Before starting, preheat the broiler to high.Wash and dry all produce.Remove 1 tbsp (2 tbsp) butter from the fridge and set aside to come up to room temperature. Peel, then mince or grate garlic.Peel, then cut potato into 1/4-inch pieces.Thinly slice chives.

Sauté mirepoix and make garlic butter
2

Heat a large pot over medium heat. When hot, add 1 tbsp (2 tbsp) butter, then mirepoix. Cook, stirring occasionally, until slightly softened, 2-3 min.Meanwhile, add half the garlic, 1/2 tbsp (1 tbsp) chives and 1/2 tbsp (1 tbsp) softened butter to a small bowl. Season with salt and pepper, to taste, then stir to combine.

Start chowder
3

Add turkey and remaining garlic to the pot. Cook, breaking up turkey into smaller pieces, until no pink remains, 4-5 min.** Add potatoes, Cream Sauce Spice Blend, stock powder and 2 tsp (4 tsp) Old Bay Seasoning.

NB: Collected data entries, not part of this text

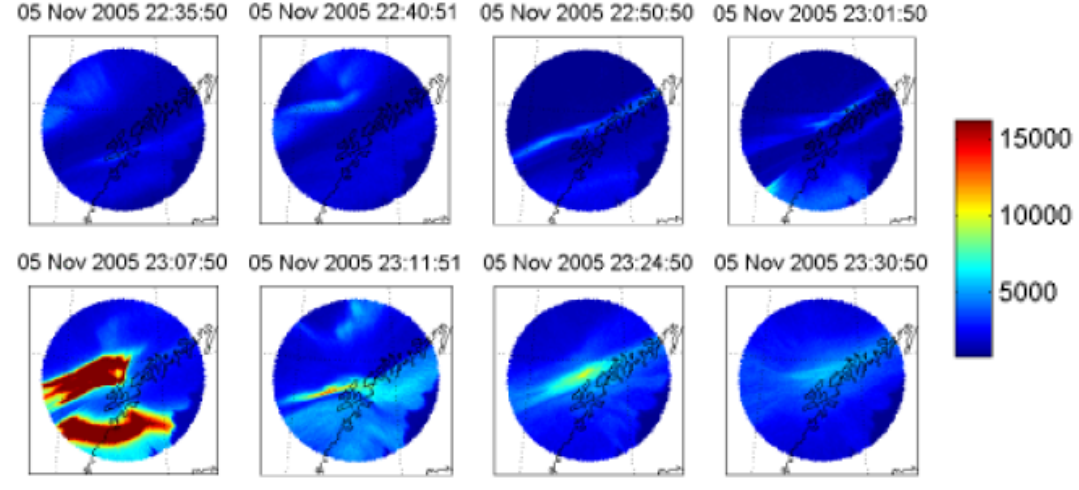
Fig. 9. Observations from the ALOMAR/UiO All-sky Imager in the 557.7nm band on 5 November 2005. The intensity is in arbitrary units.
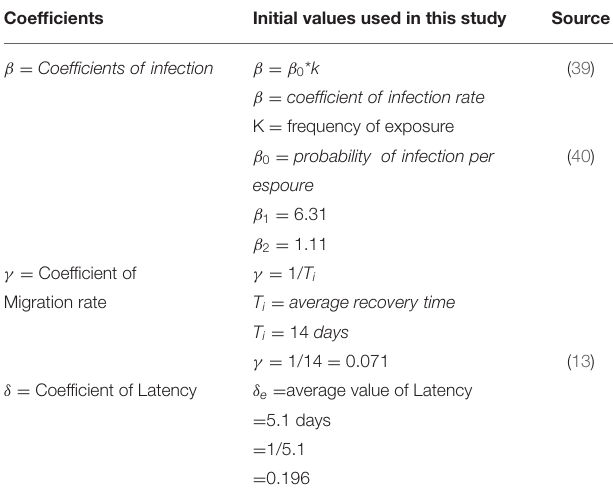
TABLE 3 | The results of SEIRV coefficients and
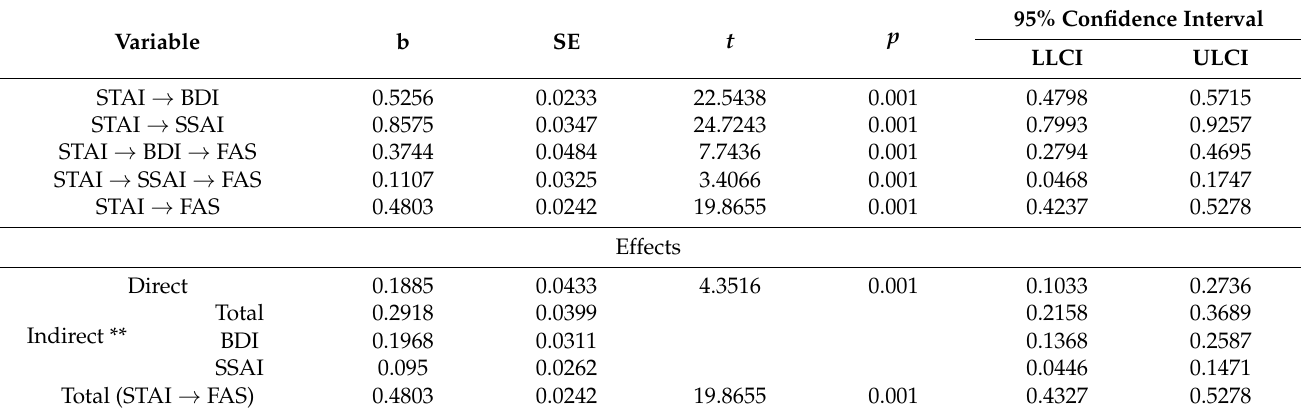
Table 4. Mediation analysis of Beck Depression Inventory (BDI) and Spielberger State Anxiety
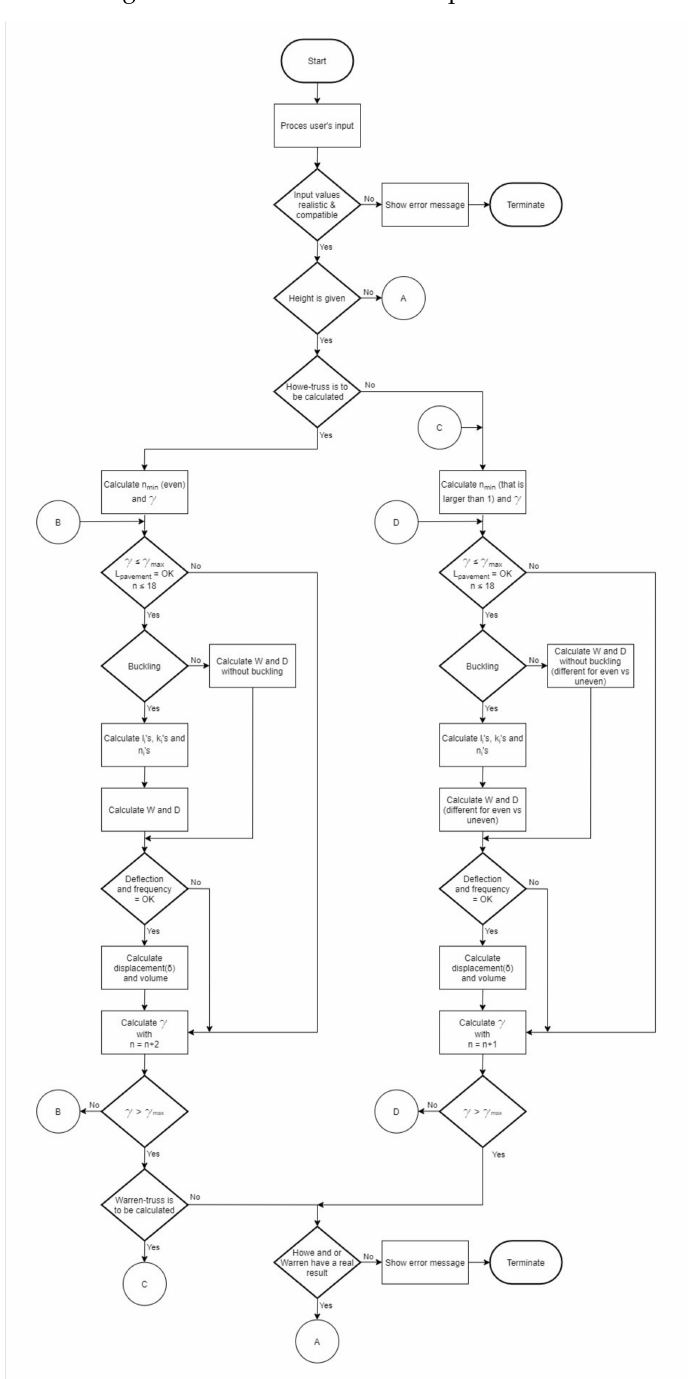
Figure 5. Flowchart software, part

Cook, stirring often, until mixture is coated, 1 min.Add 3 cups (5 1/2 cups) water, then bring to a boil over high.

Finish soup
4

When boiling, add corn, then reduce heat to medium. Partially cover and cook, stirring occasionally, until veggies are tender, 10-12 min.Meanwhile, add cream cheese and 1/2 cup (1 cup) liquid from chowder to a medium bowl. Whisk until smooth.When chowder is done, stir in cream cheese mixture. Season with remaining Old Bay Seasoning, to taste, or salt and pepper, if desired.

Toast ciabatta
5

While chowder cooks, halve ciabatta.Arrange on an unlined baking sheet, cut-side up. Spread garlic-chive butter on the cut sides. Broil in the top of the oven until golden-brown, 1-2 min. (TIP: Keep an eye on buns so they don't burn!)

Finish and serve
6

Halve ciabatta diagonally.Divide turkey corn chowder between bowls. Sprinkle remaining chives over top.Serve ciabatta points alongside for dipping.